20 Uiteindelijk kwam één van de geesten naar de Heer toe, en zei: ‘Ik zal ervoor zorgen dat Achab de stad Ramot aanvalt.’ ‘Hoe wil je dat doen?’ vroeg de Heer. 21 De geest antwoordde: ‘Ik zal naar de aarde gaan en ervoor zorgen dat alle profeten van Achab liegen.’ ‘Dat is goed,’ zei de Heer. ‘Het zal je lukken.’
22 En zo is het gegaan. De Heer heeft ervoor gezorgd dat uw profeten liegen. Hij heeft besloten dat het slecht met u zal aflopen.’
Sidkia beschuldigt Micha
23 Toen kwam de profeet Sidkia naar Micha toe en gaf hem een klap in zijn gezicht. Hij zei tegen Micha: ‘Wil jij soms beweren dat de Heer niet meer tegen mij spreekt, maar alleen nog tegen jou?’
24 ‘Je zult straks wel zien wie er gelijk heeft,’ antwoordde Micha. ‘Dan zul je zo bang zijn dat je je voor iedereen verbergt.’
25 Toen zei koning Achab: ‘Breng Micha naar Amon, de bestuurder van de stad Samaria, en naar mijn zoon Joas. 26 Zij moeten hem opsluiten in de gevangenis. Hij mag alleen maar water en brood hebben, totdat ik weer veilig terug ben.’ 27 Micha zei tegen hem: ‘Als u veilig terugkomt, dan kwamen mijn woorden niet van de Heer.’ (Diezelfde profeet heeft eens gezegd: ‘Volken, luister allemaal!’)
Het gevecht om de stad Ramot
28 Samen met koning Josafat ging koning Achab op weg naar de stad Ramot. 29 Hij zei tegen Josafat: ‘Ik trek andere kleren aan voor het gevecht, maar u kunt uw koninklijke kleren aanhouden.’ Voordat het gevecht begon, trok Achab dus andere kleren aan. Dat deed hij om niet herkend te worden.
30 Intussen riep de koning van Aram de officieren van zijn strijdwagens bij zich. Hij gaf hun de volgende opdracht: ‘Ga niet zomaar met iedereen vechten. Jullie mogen alleen de koning van Israël aanvallen.’
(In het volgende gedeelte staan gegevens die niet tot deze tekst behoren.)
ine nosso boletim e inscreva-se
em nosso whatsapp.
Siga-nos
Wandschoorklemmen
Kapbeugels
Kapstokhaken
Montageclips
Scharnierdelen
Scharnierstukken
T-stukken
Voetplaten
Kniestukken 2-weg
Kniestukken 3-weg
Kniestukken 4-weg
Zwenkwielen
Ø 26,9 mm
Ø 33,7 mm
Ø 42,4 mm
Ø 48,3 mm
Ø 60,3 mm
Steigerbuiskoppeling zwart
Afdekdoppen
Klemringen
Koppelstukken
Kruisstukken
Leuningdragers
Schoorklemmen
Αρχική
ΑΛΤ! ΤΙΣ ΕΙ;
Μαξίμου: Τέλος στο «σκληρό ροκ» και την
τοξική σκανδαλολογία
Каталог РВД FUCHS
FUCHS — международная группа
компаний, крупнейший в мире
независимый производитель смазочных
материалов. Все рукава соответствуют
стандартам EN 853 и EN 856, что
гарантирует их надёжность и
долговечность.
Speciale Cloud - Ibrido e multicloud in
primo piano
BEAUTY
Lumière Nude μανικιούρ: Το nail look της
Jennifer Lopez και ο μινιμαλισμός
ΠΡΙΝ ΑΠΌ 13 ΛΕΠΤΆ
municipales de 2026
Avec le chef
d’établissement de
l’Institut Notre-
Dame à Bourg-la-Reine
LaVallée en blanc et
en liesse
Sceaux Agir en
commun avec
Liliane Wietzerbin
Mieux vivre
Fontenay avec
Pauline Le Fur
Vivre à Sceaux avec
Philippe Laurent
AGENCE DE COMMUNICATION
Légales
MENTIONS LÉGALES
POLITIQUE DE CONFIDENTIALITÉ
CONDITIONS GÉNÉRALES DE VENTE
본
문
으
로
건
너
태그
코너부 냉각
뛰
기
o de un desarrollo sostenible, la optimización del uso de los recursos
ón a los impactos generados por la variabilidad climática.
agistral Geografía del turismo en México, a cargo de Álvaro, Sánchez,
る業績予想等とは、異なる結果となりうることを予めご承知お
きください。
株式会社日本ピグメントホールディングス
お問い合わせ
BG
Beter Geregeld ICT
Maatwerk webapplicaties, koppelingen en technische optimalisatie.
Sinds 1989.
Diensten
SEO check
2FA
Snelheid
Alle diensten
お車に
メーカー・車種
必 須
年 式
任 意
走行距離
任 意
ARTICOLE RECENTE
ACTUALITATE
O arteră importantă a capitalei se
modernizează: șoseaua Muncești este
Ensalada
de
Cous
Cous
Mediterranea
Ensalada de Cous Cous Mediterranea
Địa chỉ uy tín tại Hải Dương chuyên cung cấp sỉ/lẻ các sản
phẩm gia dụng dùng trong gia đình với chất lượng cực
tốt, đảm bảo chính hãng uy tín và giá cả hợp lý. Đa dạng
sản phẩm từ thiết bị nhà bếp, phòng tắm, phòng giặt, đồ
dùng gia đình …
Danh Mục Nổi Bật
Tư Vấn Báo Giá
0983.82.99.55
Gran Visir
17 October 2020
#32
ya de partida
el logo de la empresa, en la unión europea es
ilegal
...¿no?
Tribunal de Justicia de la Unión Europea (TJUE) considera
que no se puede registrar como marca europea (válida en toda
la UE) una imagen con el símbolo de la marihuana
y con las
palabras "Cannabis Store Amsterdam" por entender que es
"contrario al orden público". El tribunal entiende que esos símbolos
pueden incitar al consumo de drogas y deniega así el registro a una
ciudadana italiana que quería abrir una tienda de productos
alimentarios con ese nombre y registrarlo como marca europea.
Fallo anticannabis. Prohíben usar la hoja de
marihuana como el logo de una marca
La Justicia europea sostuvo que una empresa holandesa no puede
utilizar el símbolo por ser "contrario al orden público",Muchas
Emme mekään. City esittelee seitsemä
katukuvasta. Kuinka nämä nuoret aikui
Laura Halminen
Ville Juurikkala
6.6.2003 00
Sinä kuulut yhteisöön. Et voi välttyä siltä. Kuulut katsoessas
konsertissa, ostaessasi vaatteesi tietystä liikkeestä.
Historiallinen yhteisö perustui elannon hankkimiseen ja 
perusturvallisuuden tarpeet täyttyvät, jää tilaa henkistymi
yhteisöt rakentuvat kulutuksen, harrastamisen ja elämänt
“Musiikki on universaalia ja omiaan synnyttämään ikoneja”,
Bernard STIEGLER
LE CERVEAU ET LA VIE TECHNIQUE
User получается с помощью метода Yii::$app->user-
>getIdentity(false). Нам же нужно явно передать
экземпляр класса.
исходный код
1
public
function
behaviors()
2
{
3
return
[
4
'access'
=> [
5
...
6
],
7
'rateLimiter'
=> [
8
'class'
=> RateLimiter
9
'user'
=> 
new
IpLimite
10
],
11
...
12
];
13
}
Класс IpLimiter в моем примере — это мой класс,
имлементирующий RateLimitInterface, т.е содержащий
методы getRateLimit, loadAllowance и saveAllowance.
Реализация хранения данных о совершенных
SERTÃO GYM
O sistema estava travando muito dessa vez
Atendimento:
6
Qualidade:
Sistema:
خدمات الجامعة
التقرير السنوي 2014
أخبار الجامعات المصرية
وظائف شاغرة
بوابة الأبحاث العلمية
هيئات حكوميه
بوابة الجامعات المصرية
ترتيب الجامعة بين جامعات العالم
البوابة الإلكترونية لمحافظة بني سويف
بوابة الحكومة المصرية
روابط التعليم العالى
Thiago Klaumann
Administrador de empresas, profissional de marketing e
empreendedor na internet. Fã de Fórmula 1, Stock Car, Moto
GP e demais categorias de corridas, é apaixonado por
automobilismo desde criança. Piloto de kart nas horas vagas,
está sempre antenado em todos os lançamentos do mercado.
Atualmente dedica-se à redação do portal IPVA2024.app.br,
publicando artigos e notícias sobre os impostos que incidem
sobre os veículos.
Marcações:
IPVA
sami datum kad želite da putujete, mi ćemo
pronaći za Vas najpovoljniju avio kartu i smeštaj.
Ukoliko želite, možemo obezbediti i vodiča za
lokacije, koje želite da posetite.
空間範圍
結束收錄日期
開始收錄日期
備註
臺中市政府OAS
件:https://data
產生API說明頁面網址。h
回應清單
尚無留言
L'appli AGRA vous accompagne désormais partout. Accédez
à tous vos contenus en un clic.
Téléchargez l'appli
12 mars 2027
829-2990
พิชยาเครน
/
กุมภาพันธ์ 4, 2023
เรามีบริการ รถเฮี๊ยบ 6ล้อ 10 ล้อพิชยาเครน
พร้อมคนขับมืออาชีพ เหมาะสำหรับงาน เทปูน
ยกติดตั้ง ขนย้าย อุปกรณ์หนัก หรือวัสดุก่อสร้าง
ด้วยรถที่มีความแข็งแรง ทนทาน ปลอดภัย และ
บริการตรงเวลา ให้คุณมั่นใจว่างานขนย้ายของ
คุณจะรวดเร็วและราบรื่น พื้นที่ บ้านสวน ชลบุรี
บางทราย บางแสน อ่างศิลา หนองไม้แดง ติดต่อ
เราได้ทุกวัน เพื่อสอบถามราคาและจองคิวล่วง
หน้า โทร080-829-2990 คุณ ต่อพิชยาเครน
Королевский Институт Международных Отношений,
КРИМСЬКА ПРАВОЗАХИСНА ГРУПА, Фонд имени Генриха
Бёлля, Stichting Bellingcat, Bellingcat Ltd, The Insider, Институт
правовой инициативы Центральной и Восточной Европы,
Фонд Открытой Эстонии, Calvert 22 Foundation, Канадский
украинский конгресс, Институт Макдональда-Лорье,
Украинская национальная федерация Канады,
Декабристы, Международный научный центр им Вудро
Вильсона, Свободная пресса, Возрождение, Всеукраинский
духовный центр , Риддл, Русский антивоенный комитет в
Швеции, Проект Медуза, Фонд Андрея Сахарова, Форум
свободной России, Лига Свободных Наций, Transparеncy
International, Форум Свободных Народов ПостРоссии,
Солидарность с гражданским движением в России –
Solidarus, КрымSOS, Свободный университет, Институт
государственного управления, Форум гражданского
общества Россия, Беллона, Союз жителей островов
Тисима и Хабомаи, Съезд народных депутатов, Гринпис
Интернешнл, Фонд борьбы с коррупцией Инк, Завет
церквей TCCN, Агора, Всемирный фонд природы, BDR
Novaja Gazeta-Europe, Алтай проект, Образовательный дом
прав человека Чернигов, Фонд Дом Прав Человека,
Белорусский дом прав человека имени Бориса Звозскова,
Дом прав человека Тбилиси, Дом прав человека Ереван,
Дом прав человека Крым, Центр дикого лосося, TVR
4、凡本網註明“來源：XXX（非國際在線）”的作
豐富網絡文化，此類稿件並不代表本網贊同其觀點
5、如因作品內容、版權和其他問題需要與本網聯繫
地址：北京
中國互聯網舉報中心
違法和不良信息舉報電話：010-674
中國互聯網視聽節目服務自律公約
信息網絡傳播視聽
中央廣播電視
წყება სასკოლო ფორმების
31 Zodra de officieren de wagen van Josafat zagen, riepen ze: ‘Dat is de koning van Israël!’ En ze reden van alle kanten naar hem toe om tegen hem te vechten. Maar Josafat gaf een schreeuw, en de Heer kwam hem te hulp: de Heer haalde de officieren bij Josafat weg. 32 Die zagen dat Josafat niet de koning van Israël was, en ze lieten hem met rust.
De dood van Achab
33 Tijdens het gevecht schoot een soldaat een pijl af die toevallig koning Achab raakte. De pijl ging door het harnas van Achab heen. Meteen zei Achab tegen de bestuurder van zijn strijdwagen: ‘Keer om, breng me naar het legerkamp. Ik ben zwaargewond, ik moet hier weg!’
34 Maar de strijd werd steeds feller, en koning Achab bleef rechtop in de strijdwagen staan om tegen de Arameeërs te vechten, tot laat in de middag. Toen de zon onderging, stierf hij.